(QUOTED PASSAGE):
[Start of section]

# Applied Statistical Modelling Assignment

Question 1

In Management Theory, there is interest in establishing an ideal manager-to-staff ratio. While it is acknowledged that there is no one-size-fits-all answer to this question, Human Resources (HR) departments may still want some guidance on how many managers, or supervisors, they will need to operate the business successfully for a given number of workers.

In a survey of 27 industrial establishments of varying size (from the same sector), the number of supervisors and the number of supervised workers were recorded. We want to model the relationship between the number of
supervisors (the response) and the number of supervised workers (the explanatory variable).

[End of section]

(Human pose keypoint data)
[Start of section]

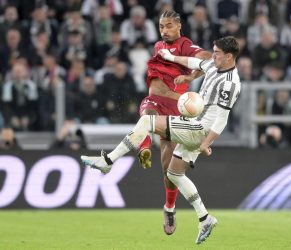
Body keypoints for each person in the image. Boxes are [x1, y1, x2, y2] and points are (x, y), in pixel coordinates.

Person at [81, 36, 242, 244]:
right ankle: (205, 218)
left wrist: (206, 143)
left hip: (199, 130)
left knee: (148, 121)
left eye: (217, 52)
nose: (213, 55)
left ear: (228, 57)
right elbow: (193, 63)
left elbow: (222, 118)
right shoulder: (213, 64)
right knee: (174, 174)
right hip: (195, 125)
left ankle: (108, 161)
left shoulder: (230, 84)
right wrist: (172, 58)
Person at [136, 10, 211, 235]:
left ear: (179, 25)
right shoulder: (159, 46)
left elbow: (207, 58)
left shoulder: (185, 45)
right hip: (155, 101)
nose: (164, 30)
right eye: (161, 26)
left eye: (169, 26)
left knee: (169, 171)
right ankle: (144, 148)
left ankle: (169, 207)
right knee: (146, 113)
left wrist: (191, 76)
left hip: (176, 109)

[End of section]

(REQUIREMENT 1):
Answer these from the statistics assignment text:
(a) How many industrial establishments were surveyed?
(b) Which variable is named as the response in the model?
(c) Which departments may want guidance on how many managers they need?
(REQUIREMENT 2):
Echo the part of the statistics assignment text that starts at "# Applied Statistical" and ends at "(the explanatory variable).".

(EXERCISE RESPONSE 1):
(a) 27
(b) The number of supervisors
(c) Human Resources (HR) departments

(EXERCISE RESPONSE 2):
# Applied Statistical Modelling Assignment

Question 1

In Management Theory, there is interest in establishing an ideal manager-to-staff ratio. While it is acknowledged that there is no one-size-fits-all answer to this question, Human Resources (HR) departments may still want some guidance on how many managers, or supervisors, they will need to operate the business successfully for a given number of workers.

In a survey of 27 industrial establishments of varying size (from the same sector), the number of supervisors and the number of supervised workers were recorded. We want to model the relationship between the number of
supervisors (the response) and the number of supervised workers (the explanatory variable).